The Retail, Wholesale and Department Store Local 3, the union representing 2,000 workers at the Bloomie's flagship on East 59th Street, is in negotiations with the company for a new four-year contract to take effect once the current contract expires on May 1.
Workers want a general wage increase, profit sharing, negotiable commission rates and increased night premium pay, among other demands, according to the union. Bloomingdale's, on the other hand, is offering a seven-year contract with such cuts as its 9 percent contribution to workers' health and benefits plans, union officials said.
The store also wants a new rating system on productivity and professional conduct, RWDSU Local 3's president Cassandra Berrocal said.
"We deserve dignity and respect on the job," she said. "Is it unreasonable when [Bloomingdale's] makes it reputation and profits on the backs of its workers, we should be compensated?"
The department store's parent company, Macy's, saw a 5.6 increase in sales last year — a third straight year of increased sales, with luxury at Bloomie's flagship doing well, according to reports. Macy’s CEO Terry Lundgren saw a 23 percent jump in his compensation package, to $14.5 million in 2011.
"All we want is a fair contract," said Damaris Morales, 46, who has been as a saleswoman at the store for 15 years, starting in intimate apparel and now in denim. She earns $9.10 an hour with 6 percent commission (that she gets only if she meets a certain sales quota).

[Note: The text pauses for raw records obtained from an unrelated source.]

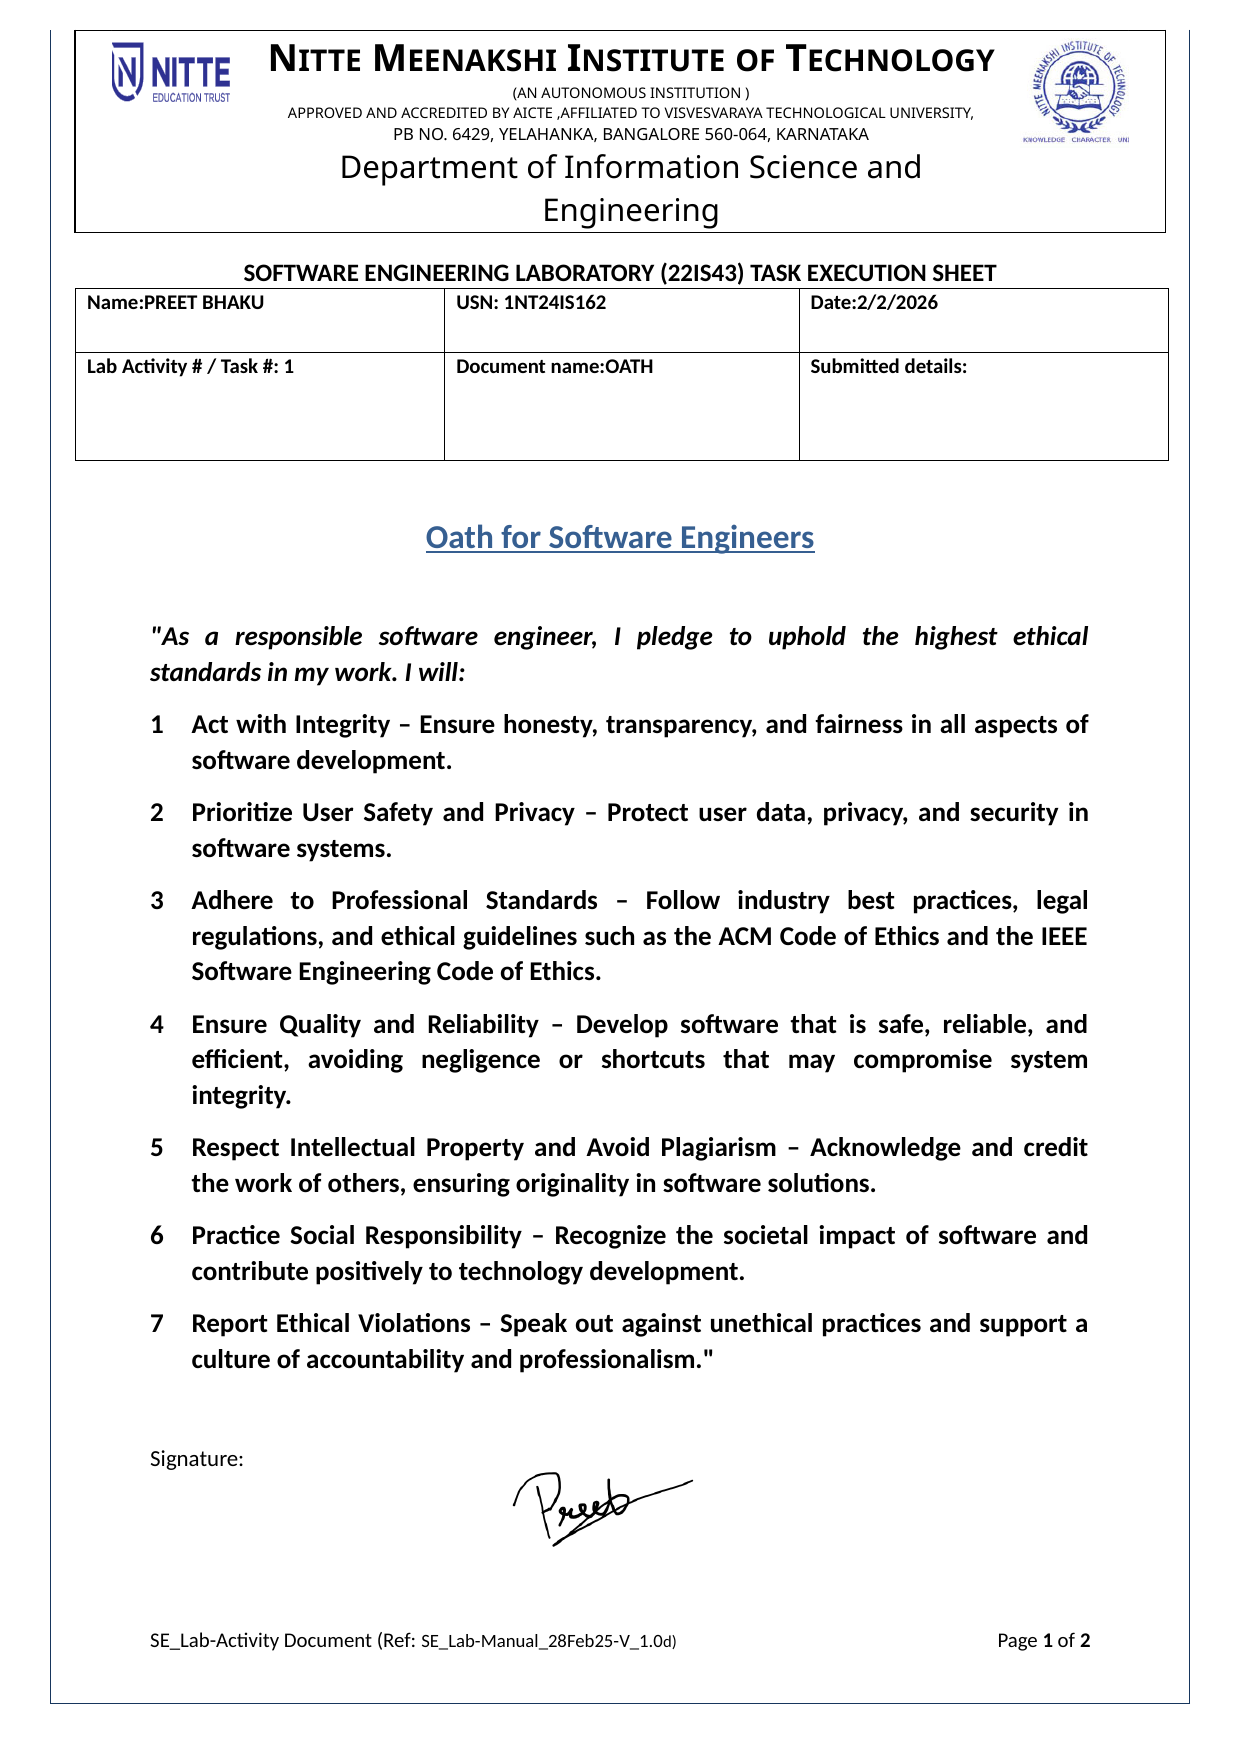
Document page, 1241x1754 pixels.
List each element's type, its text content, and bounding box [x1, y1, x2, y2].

text "As a responsible software engineer, I pledge to uphold the highest ethical standards in my work. I will: [150, 619, 1090, 688]
list Practice Social Responsibility – Recognize the societal impact of software and contribute positively to technology development. [150, 1218, 1090, 1287]
picture [1019, 31, 1129, 148]
list Ensure Quality and Reliability – Develop software that is safe, reliable, and efficient, avoiding negligence or shortcuts that may compromise system integrity. [150, 1007, 1090, 1111]
list Prioritize User Safety and Privacy – Protect user data, privacy, and security in software systems. [150, 795, 1090, 864]
text [805, 1444, 1090, 1472]
subtitle Oath for Software Engineers [150, 516, 1090, 557]
list Adhere to Professional Standards – Follow industry best practices, legal regulations, and ethical guidelines such as the ACM Code of Ethics and the IEEE Software Engineering Code of Ethics. [150, 883, 1090, 988]
list Respect Intellectual Property and Avoid Plagiarism – Acknowledge and credit the work of others, ensuring originality in software solutions. [150, 1130, 1090, 1199]
text Signature: [150, 1444, 456, 1472]
picture [456, 1443, 805, 1582]
list Act with Integrity – Ensure honesty, transparency, and fairness in all aspects of software development. [150, 707, 1090, 776]
list Report Ethical Violations – Speak out against unethical practices and support a culture of accountability and professionalism." [150, 1306, 1090, 1375]
picture [112, 39, 230, 103]
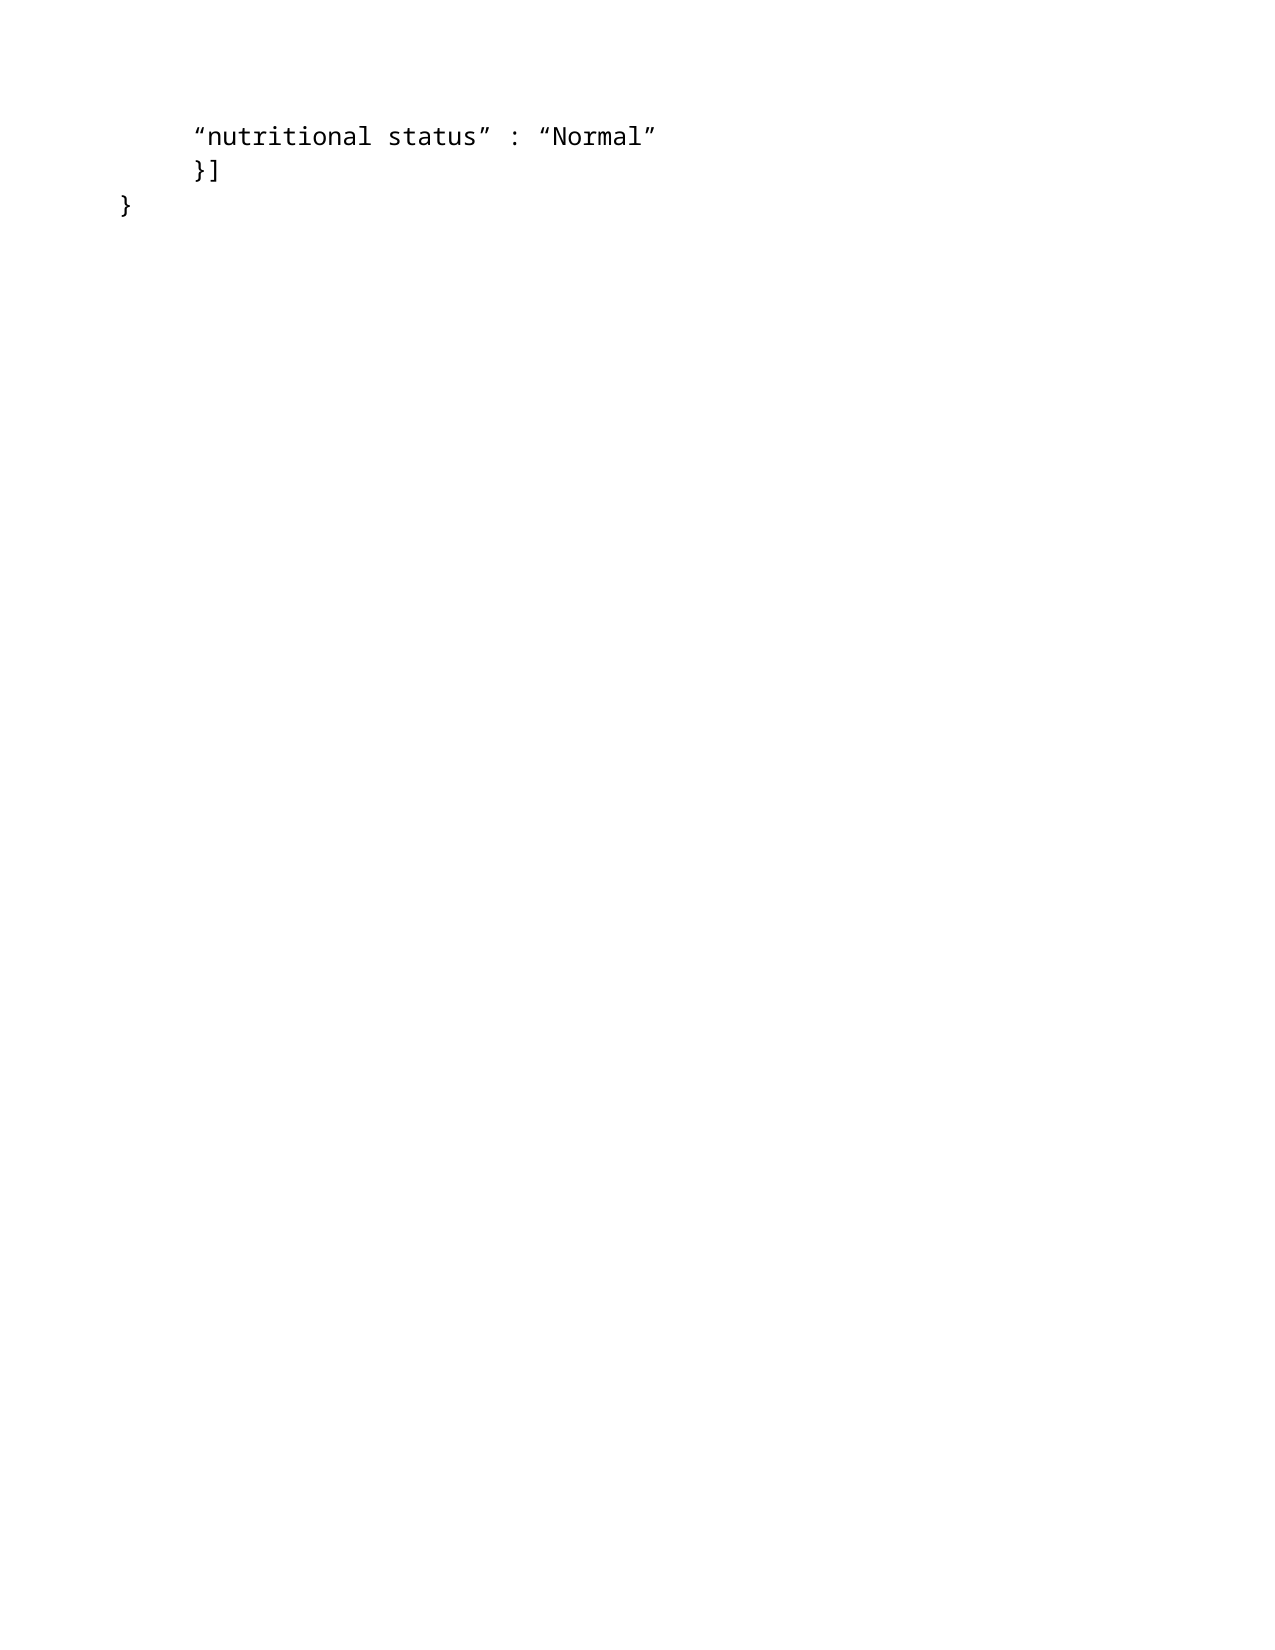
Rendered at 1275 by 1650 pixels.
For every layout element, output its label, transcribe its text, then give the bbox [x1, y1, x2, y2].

"You're supposed to be a salesperson, but we do so much more. We clean. We stock. We're therapists for the customers," she said, noting that her customers share with her intimate details of their sex lives, dating foibles and extramarital affairs.
"You have fun here, you just wish you were appreciated," she said.
She and others said the work environment has become more difficult as other demands have increased such as having to sign customers up for new accounts and calling regular clients to make sales.
"There is a limit to what a sales associate can do," said Clara Byrne, a Bloomingdale's saleswoman for 23 years, who works in women's coats and swimwear where she earns 4.5 percent on commission. "We're making 40 to 50 calls a day for every one sale."
Byrne complained that the store is now putting coats on various floors, cutting into her commission, and for the first time ever, she recently earned a paycheck of $0 because she didn't meet her sales goals.
"The company is doing well, but it's not showing in our pockets," Byrne said.
She also noted that the stock room, with its high shelves and stacks of boxes, is on the other side of the building from where she works, saying, "It's taking a toll on our bodies."
Byrne, Morales and others said store policies of accepting returns — even on damaged goods — might be a boon to shoppers but it eats away at workers' paychecks, who lose commission on those sales.
In her department, Morales said, returns are rampant especially for True Religion jeans, since many customers wear them for a weekend and then bring them back, she said.
"We call it 'rent-a-jean,'" Morales said.
A Bloomingdale's spokeswoman said the company did not discuss internal negotiations with the press but the store was negotiating in "good faith" and hoped "to have a goal of a contract that's fair and equitable to both parties."